Scientists believe that depression is caused by the impaired function of brain circuits that regulate mood. Brain cells produce neurotransmitters or “chemical messengers” that keep the brain functioning properly.
But people with depression pump out either too little or too many neurotransmitters. This results in a dysregulated mood. Common neurotransmitters responsible for mood disorders include the following:
- dopamine — responsible for movement, motivation, and perception
- serotonin — regulates sleep, appetite, mood, and pain
- norepinephrine — narrows blood vessels, triggers anxiety, and may help with motivation and reward
- acetylcholine — responsible for learning and recall; enhances memory
Scientists haven’t discovered the exact cause of depression.

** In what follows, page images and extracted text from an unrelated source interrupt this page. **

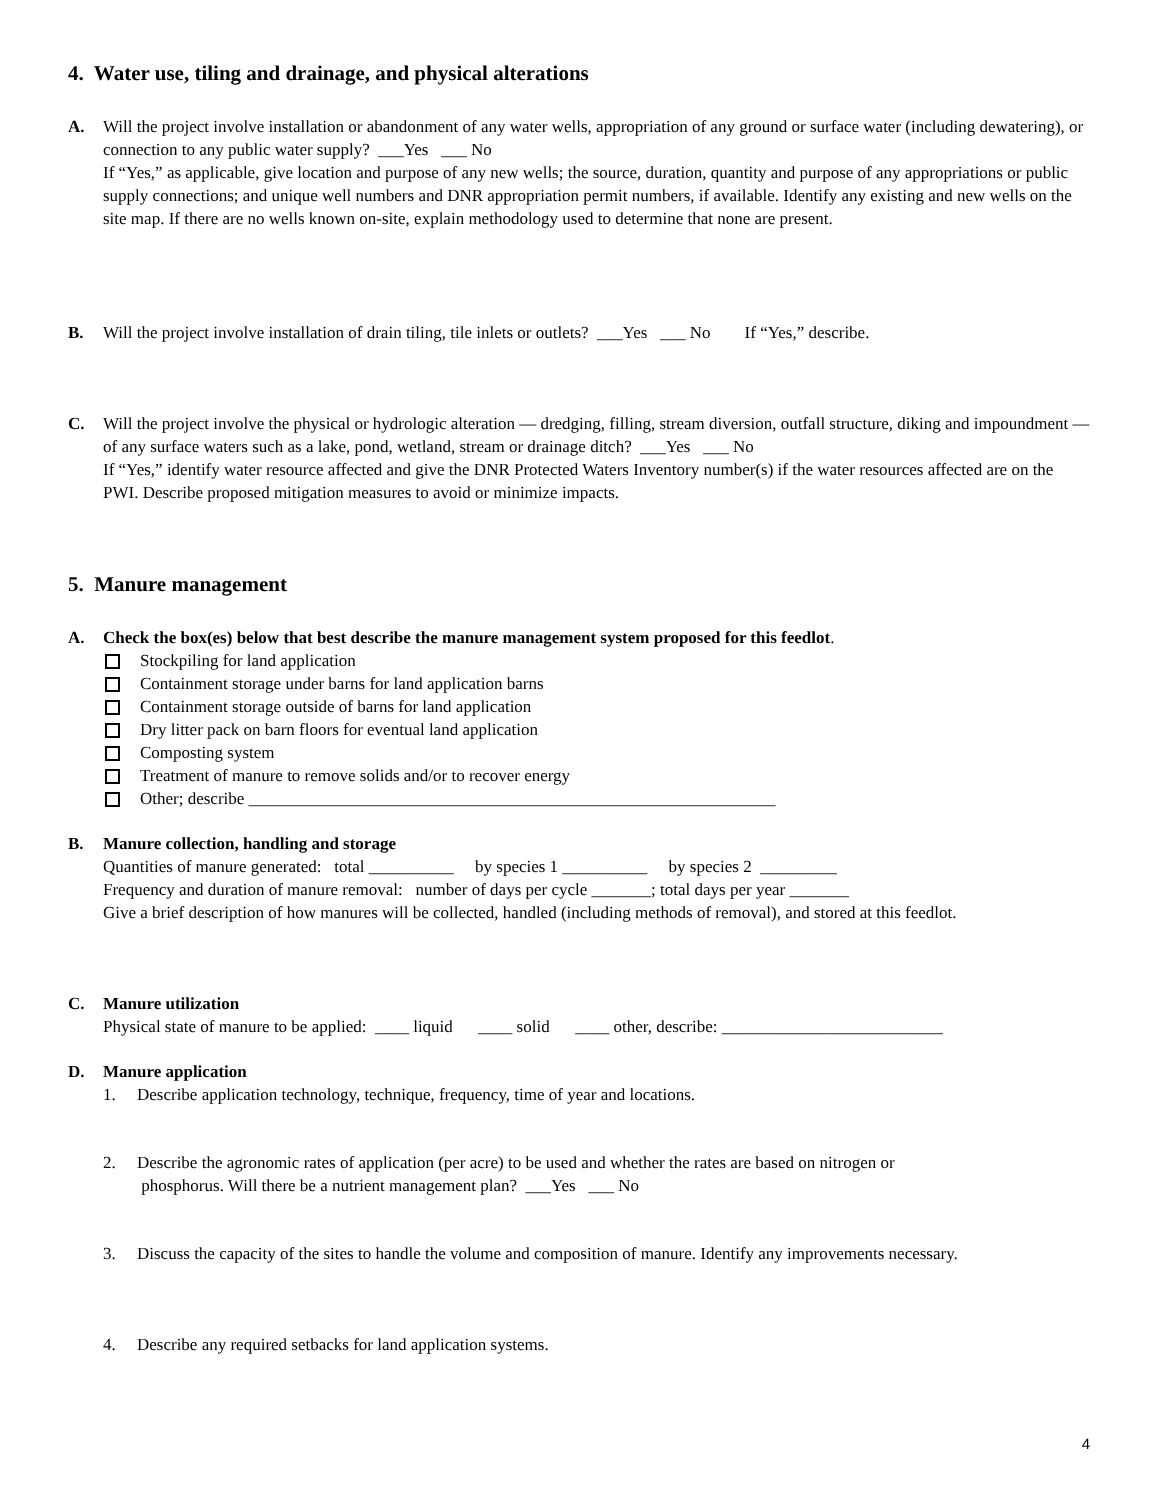4. Water use, tiling and drainage, and physical alterations
A. Will the project involve installation or abandonment of any water wells, appropriation of any ground or surface water (including dewatering), or connection to any public water supply? ___Yes ___ No
If “Yes,” as applicable, give location and purpose of any new wells; the source, duration, quantity and purpose of any appropriations or public supply connections; and unique well numbers and DNR appropriation permit numbers, if available. Identify any existing and new wells on the site map. If there are no wells known on-site, explain methodology used to determine that none are present.
B. Will the project involve installation of drain tiling, tile inlets or outlets? ___Yes ___ No If “Yes,” describe.
C. Will the project involve the physical or hydrologic alteration — dredging, filling, stream diversion, outfall structure, diking and impoundment — of any surface waters such as a lake, pond, wetland, stream or drainage ditch? ___Yes ___ No
If “Yes,” identify water resource affected and give the DNR Protected Waters Inventory number(s) if the water resources affected are on the PWI. Describe proposed mitigation measures to avoid or minimize impacts.
5. Manure management
A. Check the box(es) below that best describe the manure management system proposed for this feedlot.
Stockpiling for land application
Containment storage under barns for land application barns
Containment storage outside of barns for land application
Dry litter pack on barn floors for eventual land application
Composting system
Treatment of manure to remove solids and/or to recover energy
Other; describe ______________________________________________________________
B. Manure collection, handling and storage
Quantities of manure generated: total __________ by species 1 __________ by species 2 _________
Frequency and duration of manure removal: number of days per cycle _______; total days per year _______
Give a brief description of how manures will be collected, handled (including methods of removal), and stored at this feedlot.
C. Manure utilization
Physical state of manure to be applied: ____ liquid ____ solid ____ other, describe: __________________________
D. Manure application
1. Describe application technology, technique, frequency, time of year and locations.
2. Describe the agronomic rates of application (per acre) to be used and whether the rates are based on nitrogen or
phosphorus. Will there be a nutrient management plan? ___Yes ___ No
3. Discuss the capacity of the sites to handle the volume and composition of manure. Identify any improvements necessary.
4. Describe any required setbacks for land application systems.
4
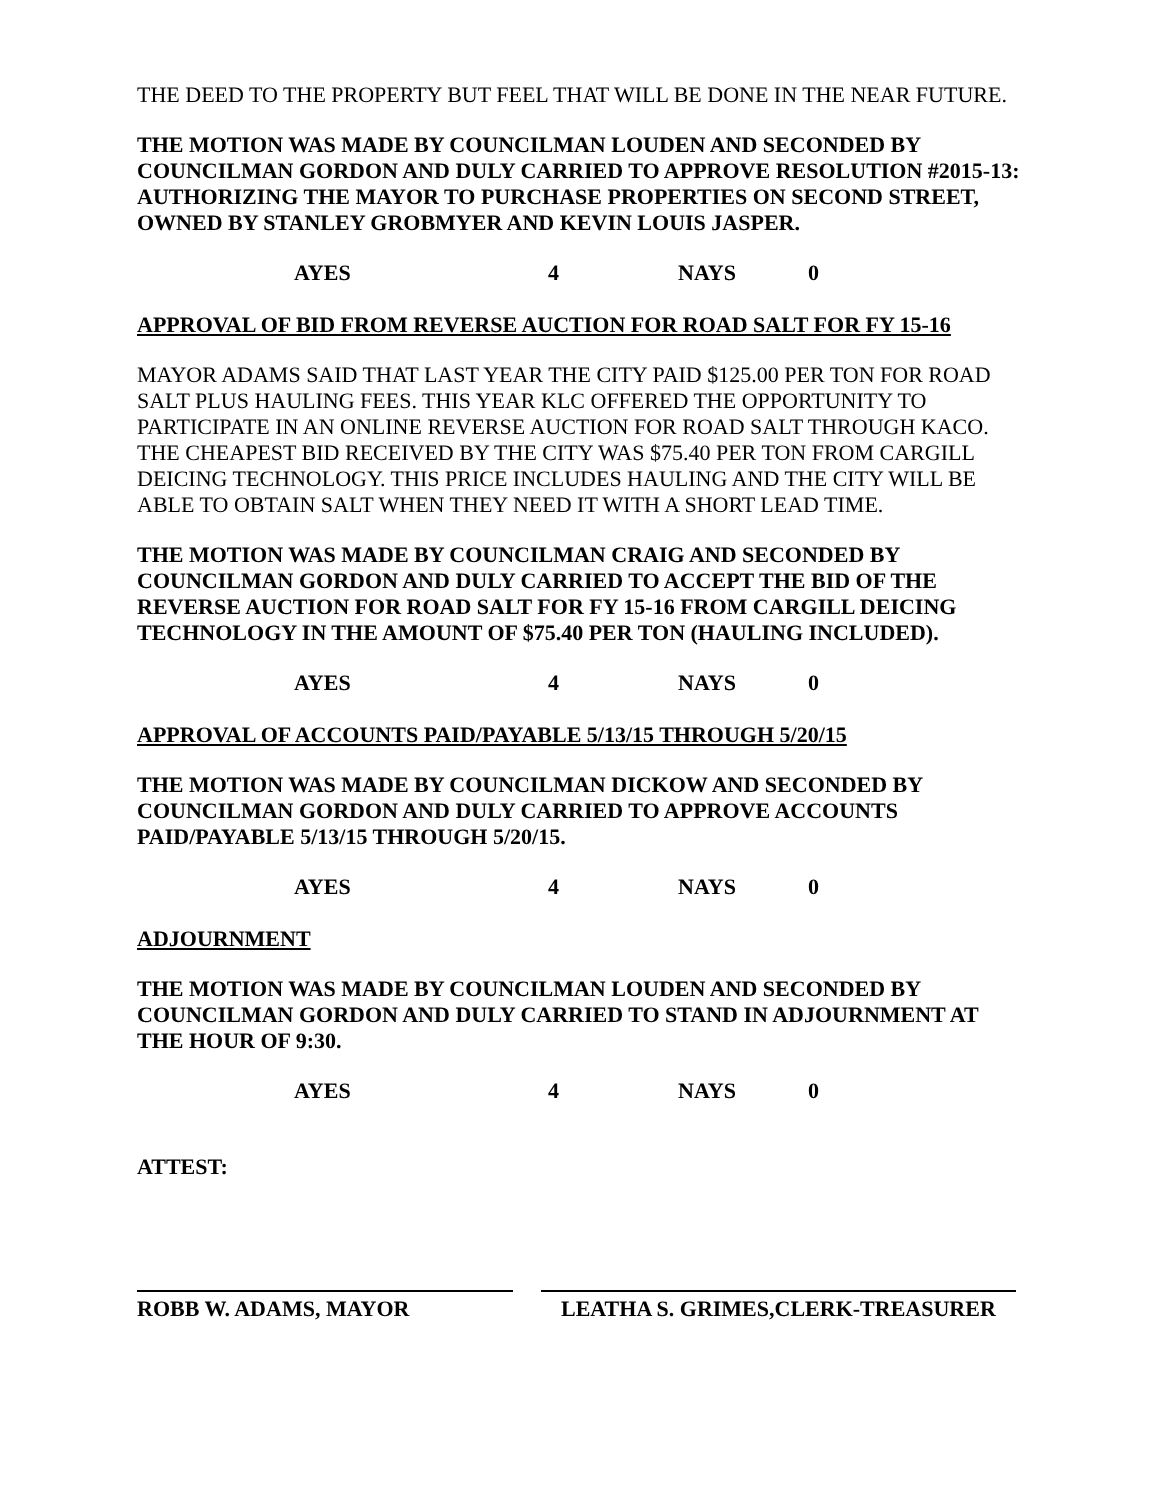THE DEED TO THE PROPERTY BUT FEEL THAT WILL BE DONE IN THE NEAR FUTURE.
THE MOTION WAS MADE BY COUNCILMAN LOUDEN AND SECONDED BY COUNCILMAN GORDON AND DULY CARRIED TO APPROVE RESOLUTION #2015-13: AUTHORIZING THE MAYOR TO PURCHASE PROPERTIES ON SECOND STREET, OWNED BY STANLEY GROBMYER AND KEVIN LOUIS JASPER.
AYES 4 NAYS 0
APPROVAL OF BID FROM REVERSE AUCTION FOR ROAD SALT FOR FY 15-16
MAYOR ADAMS SAID THAT LAST YEAR THE CITY PAID $125.00 PER TON FOR ROAD SALT PLUS HAULING FEES. THIS YEAR KLC OFFERED THE OPPORTUNITY TO PARTICIPATE IN AN ONLINE REVERSE AUCTION FOR ROAD SALT THROUGH KACO. THE CHEAPEST BID RECEIVED BY THE CITY WAS $75.40 PER TON FROM CARGILL DEICING TECHNOLOGY. THIS PRICE INCLUDES HAULING AND THE CITY WILL BE ABLE TO OBTAIN SALT WHEN THEY NEED IT WITH A SHORT LEAD TIME.
THE MOTION WAS MADE BY COUNCILMAN CRAIG AND SECONDED BY COUNCILMAN GORDON AND DULY CARRIED TO ACCEPT THE BID OF THE REVERSE AUCTION FOR ROAD SALT FOR FY 15-16 FROM CARGILL DEICING TECHNOLOGY IN THE AMOUNT OF $75.40 PER TON (HAULING INCLUDED).
AYES 4 NAYS 0
APPROVAL OF ACCOUNTS PAID/PAYABLE 5/13/15 THROUGH 5/20/15
THE MOTION WAS MADE BY COUNCILMAN DICKOW AND SECONDED BY COUNCILMAN GORDON AND DULY CARRIED TO APPROVE ACCOUNTS PAID/PAYABLE 5/13/15 THROUGH 5/20/15.
AYES 4 NAYS 0
ADJOURNMENT
THE MOTION WAS MADE BY COUNCILMAN LOUDEN AND SECONDED BY COUNCILMAN GORDON AND DULY CARRIED TO STAND IN ADJOURNMENT AT THE HOUR OF 9:30.
AYES 4 NAYS 0
ATTEST:
ROBB W. ADAMS, MAYOR LEATHA S. GRIMES,CLERK-TREASURER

But there are common risk factors, including the following:
- a significant loss (i.e, divorce, death, loss of friends)
- interpersonal conflicts and feelings of guilt
- major life changes (i.e, moving, loss of job/changing jobs, graduating)
- abuse (physical, sexual, emotional)
- substance abuse
- serious illness (i.e, cancer, HIV, heart disease)

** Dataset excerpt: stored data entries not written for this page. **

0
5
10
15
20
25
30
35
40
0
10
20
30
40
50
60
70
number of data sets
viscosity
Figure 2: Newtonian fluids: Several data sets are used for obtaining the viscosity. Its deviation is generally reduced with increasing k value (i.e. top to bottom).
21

These are common questions a doctor will ask you to test if you have atypical depression.
Consult your doctor about your symptoms to find out if you have atypical depression. Your doctor will run evaluations to determine if you are suffering from the disorder.
- physical examination: Your doctor may order a physical examination. This allows them to collect background information on your physical and mental wellbeing.
Your doctor will likely order lab tests including a thyroid function test and a blood count. A thyroid test can uncover the root causes of some of your symptoms.
- psychological evaluation: Your doctor may run a psychological evaluation. This allows them to check for signs of atypical depression.
They may ask questions about your personal life and past experiences. They will also ask about current symptoms, current medications, and family history.
Your doctor will diagnose you with the disorder if they find:
- there is no underlying condition causing your symptoms
- you pass the Diagnostic and Statistical Manual of Mental Disorders (DSM-5)
After your diagnosis, your doctor will prescribe some coping strategies to regulate the disorder.
If you are dealing with atypical depression, talk to a medical health professional. Treatment for this mood disorder will vary. Doctors usually prescribe a combination of medications, therapy, and lifestyle changes.
- medications: It is common for doctors to prescribe antidepressants for depression. For atypical depression, research shows that tricyclic antidepressants are ineffective.
But, common antidepressants like Monoamine oxidase inhibitors (MAOs), including phenelzine (Nardil), are effective for this disorder.
Ask your doctor about the side effects of these drugs. The use of these antidepressants may need diet changes. They may negatively interact with drugs like birth control, decongestants, and herbal supplements.
- therapy: Your doctor may refer you or encourage you to go to therapy. This requires you to meet often with a therapist or counselor.
The therapist or counselor will help you acknowledge and express your feelings. They will also help you identify negative thoughts and find solutions. This coping strategy will help you manage your condition and change your perceptions.
- lifestyle changes: Changes to lifestyle routines and habits may help relieve atypical depression. Common ways to do this are to avoid drugs and alcohol, eat well and exercise.
You should also focus on sleep, reduce stress factors, and practice relaxation techniques.
Using these coping strategies has proven effective for individuals with atypical depression.
Get Help Now
If you or someone you know is exhibiting symptoms of atypical depression, seek help from a doctor immediately.
Atypical depression can affect the mental, physical and social aspects of your life. Coping strategies like talk therapy, medications, and lifestyle changes can help manage it.